Diagnostic Reading summary includes: new technique uses ultrasound to measure fluid in the lungs; monitoring software that can reduce dose for pediatric patients; a “digital pathologist” can improve cancer detection; variation in imaging utilization impacts practicing radiologists; and a decade of improvements in CT innovation are not reaching patients in some European countries.
Fluid in the lungs being measured by a new technique using ultrasound – Health Imaging
Medical researchers and engineers from North Carolina State University have found a new approach that uses ultrasound to measure fluid levels in the lungs. The noninvasive approach can track progress in treating pulmonary edema, which is common in patients with congestive heart failure.
Monitoring software enables pediatric dose reduction – AuntminnieEurope
The combination of dose-monitoring software and continuing education for technologists can produce quantifiable reductions in radiation dose delivered to pediatric patients from conventional radiography studies,according to research presented at ECR 2017. After implementing a centralized dose monitoring system for six hospitals in Madrid and providing additional education for radiographers on important dose optimization topics, a Spanish group achieved average radiation dose reductions ranging from 8% to 20% depending on the type of examination.

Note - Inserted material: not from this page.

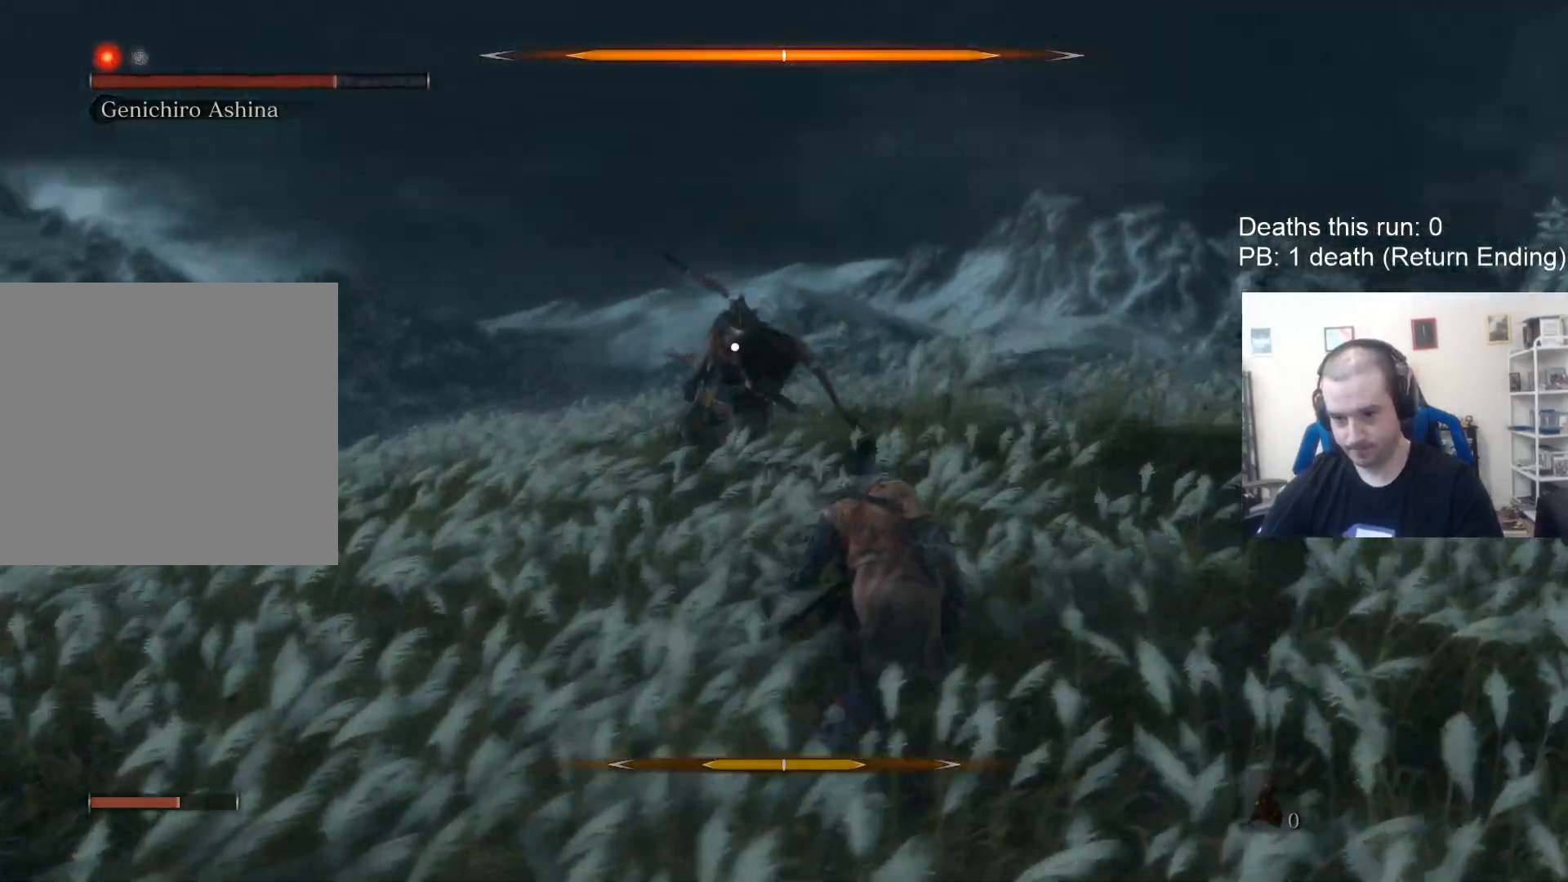
{"buttons": [], "left_stick": "up-right", "right_stick": "center", "events": []}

Google develops ‘digital pathologist’ to improve cancer detection – Clinical Innovation+Technology
Diagnosing cancer involves pathologists reviewing tissue samples. Still, variability among pathologists can complicate the process and result in misdiagnoses. To address such variability, Google announced a new algorithm to detect breast cancer as well as or even better than a pathologist. The automated detection algorithm was trained using images of metastasized breast cancer that spread to lymph nodes. The algorithm, which included customization to examine images at varying magnifications, achieved a localization score of 89 percent. This score was significantly higher than the 73 percent by a pathologist with no time limit.
County-level variation in imaging utilization impacts practicing radiologists – Radiology Business
Imaging utilization in the U.S. varies more at the county level than at the state level, according to a study published in the JACR. In addition, researchers found poor ratings for income and insurance coverage correlated with higher imaging utilization, which was a surprise. This means radiologists and practicing physicians might be expected to deliver optimal outcomes for a higher-risk population than originally anticipated.
Gap widens between CT innovation and installation – AuntMinnieEurope
The latest CT offerings provide greatly improved imaging capability, automatic dose-monitoring with smart dose protocols, much quicker scan speeds, and a wider range of systems to cater for all provider types. It continues also to be merged with other modalities (PET/CT, CT-interventional X-ray labs). However patients in many European countries are not benefitting from these advances because hospitals have CT systems that are over 10 years old and the latest generation of CT is not being widely adopted.